Más allá del mito: el emotivismo sensacionalista
Lamentablemente, para algunos no bastaba con sembrar –a sabiendas de su falsedad– un mito intelectual sobre la relación entre la ciencia y la Iglesia (o, incluso, entre la ciencia y la fe). Era necesario introducir elementos emotivos e irracionales capaces de crear una animadversión lo más arraigada y visceral posible hacia la Iglesia. Por ello, difundieron que Galileo fue torturado por la Inquisición, que murió en una prisión o que fue quemado en la hoguera. Esta estrategia, aun siendo burda, funciona. Según encuestas citadas por Antonio Messori (Leyendas negras de la Iglesia, 2001) el 30% de los estudiantes de ciencias en la UE piensa que Galileo fue quemado en la hoguera y el 97% cree que fue torturado.

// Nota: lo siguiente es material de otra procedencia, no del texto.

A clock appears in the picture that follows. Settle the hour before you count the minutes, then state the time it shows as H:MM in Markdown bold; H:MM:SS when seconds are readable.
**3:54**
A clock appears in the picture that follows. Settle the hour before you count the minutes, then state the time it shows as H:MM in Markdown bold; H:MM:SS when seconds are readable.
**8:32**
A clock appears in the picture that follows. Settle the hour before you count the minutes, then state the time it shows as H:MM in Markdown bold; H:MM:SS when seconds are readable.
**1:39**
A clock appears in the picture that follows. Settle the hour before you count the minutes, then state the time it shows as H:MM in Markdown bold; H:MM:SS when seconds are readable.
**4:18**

Draper miente respecto de la condena de Galileo, afirmando que fue enviado a prisión y tratado con cruel severidad el resto de su vida. Como señalan Artigas y Shea, Galileo «ciertamente fue condenado a prisión, pero no estuvo en la cárcel ni un solo día». Su condena a prisión fue conmutada y se le permitió residir, en una especie de arresto domiciliario, en su propia casa, donde siguió investigando hasta su muerte. En 1638 publicó su obra más importante, los Discursos y demostraciones en torno a dos nuevas ciencias, donde «expone los fundamentos de la nueva ciencia de la mecánica, que se desarrollará en ese siglo hasta alcanzar, 50 años más tarde, con los Principios matemáticos de la filosofía natural de Newton, obra publicada en 1687, la formulación que marca el nacimiento definitivo de la ciencia experimental moderna».

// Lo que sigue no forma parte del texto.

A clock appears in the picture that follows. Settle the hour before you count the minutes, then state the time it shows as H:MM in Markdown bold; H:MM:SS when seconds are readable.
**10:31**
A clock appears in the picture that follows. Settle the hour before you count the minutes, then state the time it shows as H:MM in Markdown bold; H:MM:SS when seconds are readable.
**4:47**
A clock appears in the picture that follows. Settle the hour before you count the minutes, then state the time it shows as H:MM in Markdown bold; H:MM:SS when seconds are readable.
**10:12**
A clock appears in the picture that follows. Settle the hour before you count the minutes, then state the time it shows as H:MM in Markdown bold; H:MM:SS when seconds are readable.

También White, en 1896 insistió en que Galileo fue amenazado varias veces con la tortura. Lo cierto es, dicen Artigas y Shea, que solo fue amenazado una vez y que se trataba de un mero formalismo procesal que ni el mismo Galileo podía considerar seriamente. El historiador del derecho Italo Mereu incluso afirma –en su libro Historia de la intolerancia en Europa (1974)– haber demostrado que Galileo fue torturado. No es cierto: en su libro no aparece absolutamente ninguna demostración de la tortura, tan solo elucubraciones. Los documentos disponibles (y son muchos, incluidas actas judiciales y cartas personales de Galileo relatando aquellos días) indican, al contrario, que fue siempre bien tratado.
Perdón y reconciliación
La Iglesia, por supuesto, no debió obligar a Galileo a abjurar de sus creencias públicamente en 1633 en contra de su conciencia, ni someterlo a arresto domiciliario, privándolo de su libertad, por haber desobedecido la orden de 1616. Tampoco fue correcto calificar de «falsas» sus hipótesis heliocéntricas, aunque fuera legítimo considerarlas no probadas. De estas conductas el papa Juan Pablo II –junto al cardenal Poupard–, pidió perdón el 31 de octubre de 1992, al clausurar los trabajos de la comisión sobre Galileo creada once años antes, y de nuevo pidió perdón (aunque sin nombrar a Galileo) el 12 de marzo de 2000 al presentar el documento «Memoria y reconciliación» elaborado por la Comisión Teológica Internacional y el Cardenal Ratzinger.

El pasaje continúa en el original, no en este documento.